Wales

'Ban alcohol sponsorship' of sports events says charity

A man carries three pints
Image caption Drink sponsorship of sporting and cultural events should be banned, says the charity

Drinks industry sponsorship of sports and cultural events in Wales should be banned to help cut booze culture, claims an alcohol awareness charity.

Alcohol Concern Cymru said marketing at such events distorted peoples' ideas on how much drinking was "safe".

But the Portman Group, which represents drinks manufacturers, said there was little proof advertising bans worked.

It said: "The promotion of responsible drinking is a more effective way of encouraging people to drink sensibly."

The charity's report said many events that appealed to young people such as sports tournaments and music festivals drew on the drinks industry for sponsorship.

Alcohol Concern Cymru policy officer Mark Leyshon said: "It's so common now that it is almost to be expected that such events will be sponsored by the alcohol industry.

"Drink companies, by associating their brand with events, are confirming a pro-drinking message.

"They are positioning themselves with that things that are 'cool', that a lot of young people attend."

The report claims it is now widely accepted that Wales has one of the most serious problems of alcohol misuse among young people in Europe.

The increasing prominence of binge-drinking as a feature of student life in Wales was a concern, it said.

It claimed that a growing body of research showed a "clear association between awareness of and exposure to alcohol marketing, and drinking behaviours and attitudes to drinking".

Mr Leyshon said alcohol consumption levels in Wales were a "massive public health issue" and banning drinks industry sponsorship would have a "significant impact on reducing consumption levels".

The Portman Group said the charity was making claims that did not seem to be substantiated by the available evidence.

A spokesperson said: "Alcohol sponsorship in the UK is strictly regulated by the Portman Group to ensure it is responsible and aimed at adults.

"There is very little evidence to suggest that children's exposure to alcohol sponsorship is associated with either the onset of drinking or amount consumed.

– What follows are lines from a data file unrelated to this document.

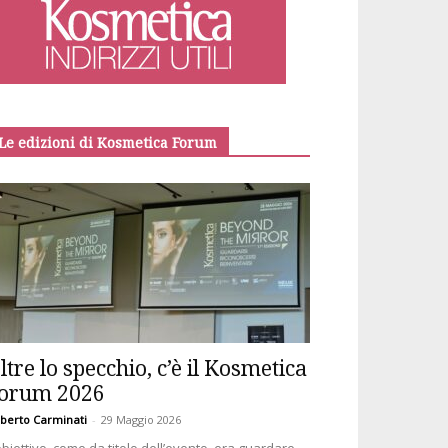
Le edizioni di Kosmetica Forum
ltre lo specchio, c’è il Kosmetica
orum 2026
berto Carminati
-
29 Maggio 2026
obiettivo, come da titolo dell’evento, era guardare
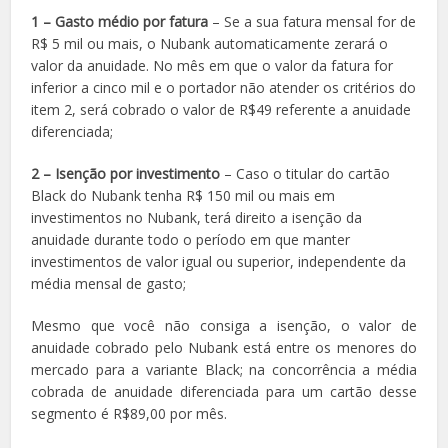
1 – Gasto médio por fatura
– Se a sua fatura mensal for de
R$ 5 mil ou mais, o Nubank automaticamente zerará o
valor da anuidade. No mês em que o valor da fatura for
inferior a cinco mil e o portador não atender os critérios do
item 2, será cobrado o valor de R$49 referente a anuidade
diferenciada;
2 – Isenção por investimento
– Caso o titular do cartão
Black do Nubank tenha R$ 150 mil ou mais em
investimentos no Nubank, terá direito a isenção da
anuidade durante todo o período em que manter
investimentos de valor igual ou superior, independente da
média mensal de gasto;
Mesmo que você não consiga a isenção, o valor de
anuidade cobrado pelo Nubank está entre os menores do
mercado para a variante Black; na concorrência a média
cobrada de anuidade diferenciada para um cartão desse
segmento é R$89,00 por mês.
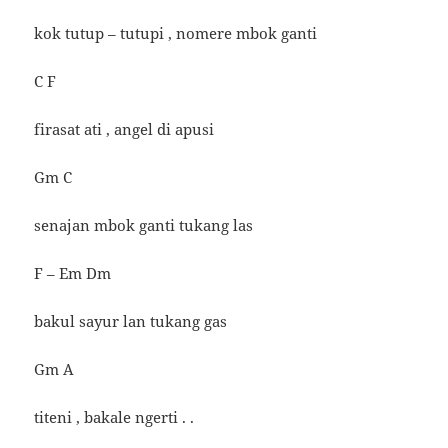
kok tutup – tutupi , nomere mbok ganti
C F
firasat ati , angel di apusi
Gm C
senajan mbok ganti tukang las
F – Em Dm
bakul sayur lan tukang gas
Gm A
titeni , bakale ngerti . .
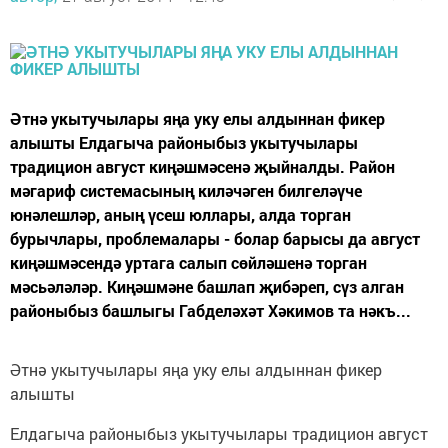
Әтнә укытучылары яңа уку елы алдыннан фикер
алышты Елдагыча районыбыз укытучылары
традицион август киңәшмәсенә җыйналды. Район
мәгариф системасының киләчәген билгеләүче
юнәлешләр, аның үсеш юллары, алда торган
бурычлары, проблемалары - болар барысы да август
киңәшмәсендә уртага салып сөйләшенә торган
мәсьәләләр. Киңәшмәне башлап җибәреп, сүз алган
районыбыз башлыгы Габделәхәт Хәкимов та нәкъ...
Әтнә укытучылары яңа уку елы алдыннан фикер
алышты
Елдагыча районыбыз укытучылары традицион август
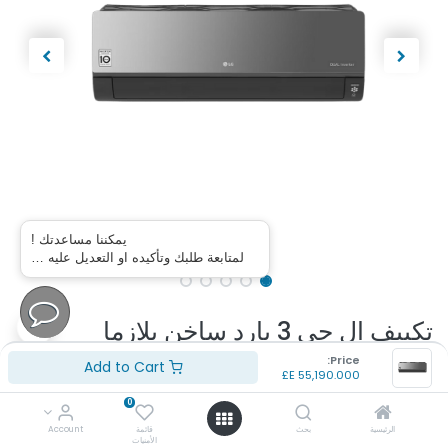
يمكننا مساعدتك !
لمتابعة طلبك وتأكيده او التعديل عليه …
تكييف ال جي 3 بارد ساخن بلازما
ARTCOOL انفرتر سعودي
Price:
Add to Cart
E£
55,190.000
S4NW24K2RME + S4UW24K2RME
0
الرئيسية
بحث
قائمة
Account
(تقييم 0 )
الأمنيات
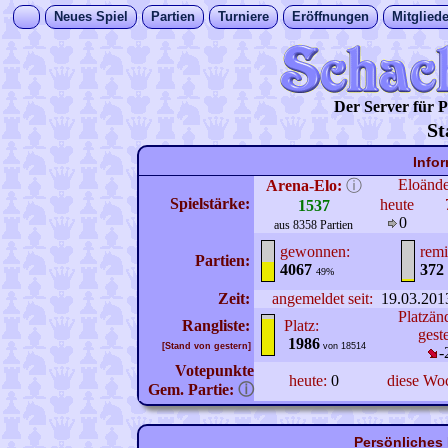
Neues Spiel
Partien
Turniere
Eröffnungen
Mitgliede
Der Server für
St
Info
Eloänd
Arena-Elo:
ⓘ
Spielstärke:
heute
1537
0
aus 8358 Partien
gewonnen:
remi
Partien:
4067
372
49%
Zeit:
angemeldet seit:
19.03.201
Platzän
Rangliste:
Platz:
gest
1986
[Stand von gestern]
von 18514
-
Votepunkte
heute:
0
diese Wo
Gem. Partie:
ⓘ
Persönliches 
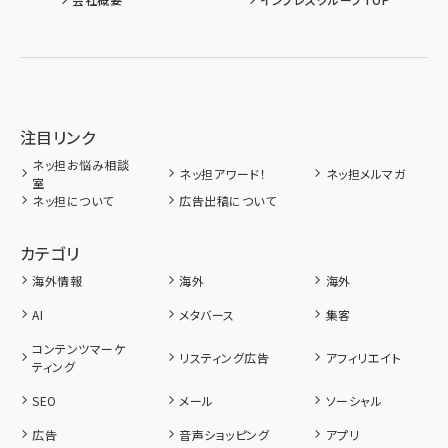
注目リンク
ネッ担お悩み相談
ネッ担アワード！
ネッ担メルマガ
室
ネッ担について
広告出稿について
カテゴリ
海外情報
海外
海外
AI
メタバース
集客
コンテンツマーケ
リスティング広告
アフィリエイト
ティング
SEO
メール
ソーシャル
広告
音声ショッピング
アプリ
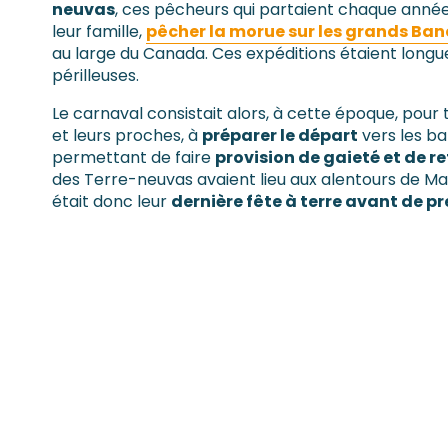
neuvas
, ces pêcheurs qui partaient chaque année 
leur famille,
pêcher la morue sur les grands Ban
au large du Canada. Ces expéditions étaient longu
périlleuses.
Le carnaval consistait alors, à cette époque, pour
et leurs proches, à
préparer le départ
vers les ba
permettant de faire
provision de gaieté et de re
des Terre-neuvas avaient lieu aux alentours de Mar
était donc leur
dernière fête à terre avant de p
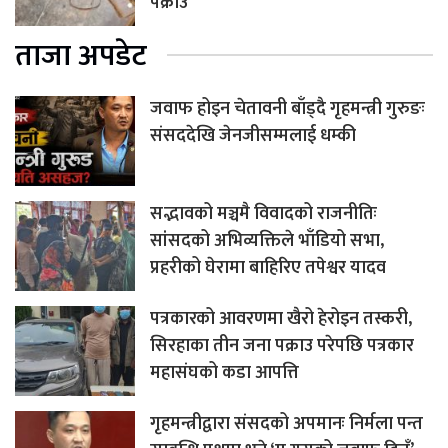
पक्राउ
ताजा अपडेट
जवाफ होइन चेतावनी बाँड्दै गृहमन्त्री गुरुङः
संसददेखि जेनजीसम्मलाई धम्की
सद्भावको मञ्चमै विवादको राजनीतिः
सांसदको अभिव्यक्तिले भाँडियो सभा,
प्रहरीको घेरामा बाहिरिए तपेश्वर यादव
पत्रकारको आवरणमा खैरो हेरोइन तस्करी,
सिरहाका तीन जना पक्राउ परेपछि पत्रकार
महासंघको कडा आपत्ति
गृहमन्त्रीद्वारा संसदको अपमानः निर्मला पन्त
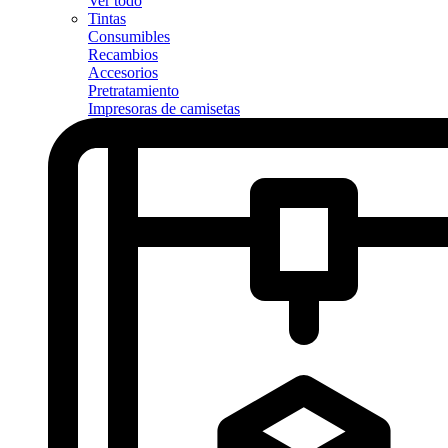
Ver todo
Tintas
Consumibles
Recambios
Accesorios
Pretratamiento
Impresoras de camisetas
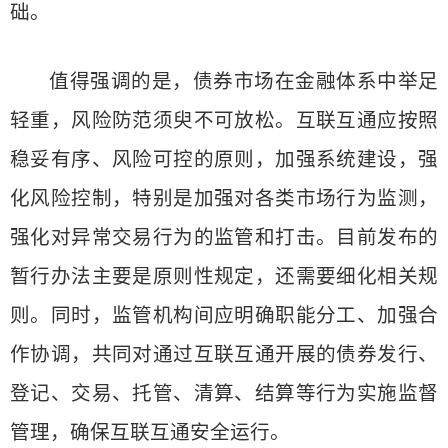
础。
值得强调的是，债券市场在金融体系中举足
轻重，风险防范须臾不可放松。互联互通应按照
稳妥有序、风险可控的原则，加强系统建设，强
化风险控制，特别是加强对各类市场行为监测，
强化对异常交易行为的监管和打击。目前发布的
暂行办法主要是原则性规定，还需要细化相关规
则。同时，监管机构间应明确职能分工、加强合
作协调，共同对通过互联互通开展的债券发行、
登记、交易、托管、清算、结算等行为实施监督
管理，确保互联互通安全运行。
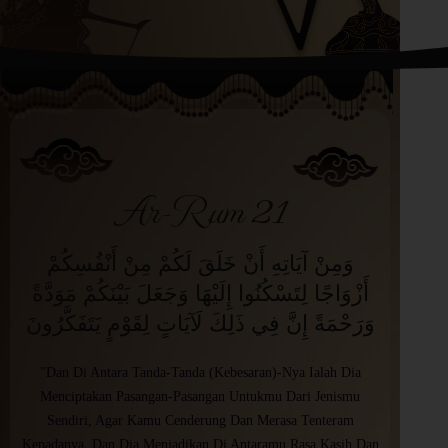
Ar-Rum 21
وَمِنْ آيَاتِهِ أَنْ خَلَقَ لَكُمْ مِنْ أَنْفُسِكُمْ
أَزْوَاجًا لِتَسْكُنُوا إِلَيْهَا وَجَعَلَ بَيْنَكُمْ مَوَدَّةً
وَرَحْمَةً إِنَّ فِي ذَلِكَ لَآيَاتٍ لِقَوْمٍ يَتَفَكَّرُونَ
"Dan Di Antara Tanda-Tanda (Kebesaran)-Nya Ialah Dia
Menciptakan Pasangan-Pasangan Untukmu Dari Jenismu
Sendiri, Agar Kamu Cenderung Dan Merasa Tenteram
Kepadanya, Dan Dia Menjadikan Di Antaramu Rasa Kasih Dan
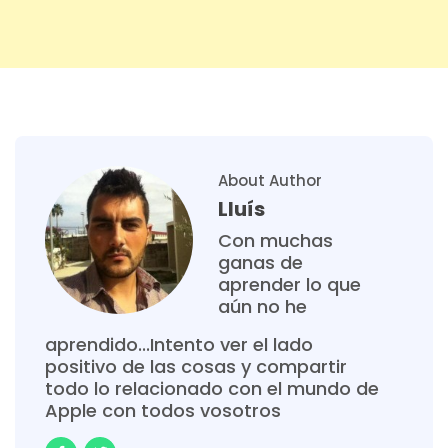
About Author
Lluís
Con muchas
ganas de
aprender lo que
aún no he
aprendido...Intento ver el lado
positivo de las cosas y compartir
todo lo relacionado con el mundo de
Apple con todos vosotros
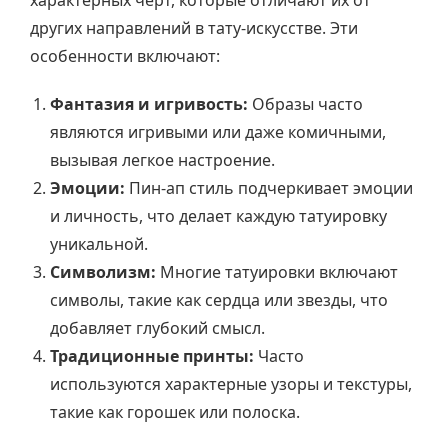
характерных черт, которые отличают их от
других направлений в тату-искусстве. Эти
особенности включают:
Фантазия и игривость:
Образы часто
являются игривыми или даже комичными,
вызывая легкое настроение.
Эмоции:
Пин-ап стиль подчеркивает эмоции
и личность, что делает каждую татуировку
уникальной.
Символизм:
Многие татуировки включают
символы, такие как сердца или звезды, что
добавляет глубокий смысл.
Традиционные принты:
Часто
используются характерные узоры и текстуры,
такие как горошек или полоска.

"In actual fact, drinks producers use sponsorship to promote responsible drinking."

The WRU, one of the sporting bodies named in the report, had the Wales rugby team sponsored by the Cardiff brewery Brains from 2004 until last year.

A WRU spokesperson said: "Although Brains is no longer the jersey sponsor for Welsh rugby, that sponsorship association generated revenue which helped sustain and develop rugby at elite and grassroots level throughout Wales."

Peter Florence, director of Hay Literary Festival, said the charity was "not barking up the right tree" with its call for a ban on drinks industry sponsorship.

He said: "There is a real divide between alcohol abuse and responsible drinking when it is put in the context of civilised and shared pleasures.

"They would be better off to say ban alcohol from town centres on Friday and Saturday nights.

"I don't think the events they are citing are huge opportunities for alcohol abuse.

"Much of what we do [at the Hay festival] celebrates the production of good quality local food and drink."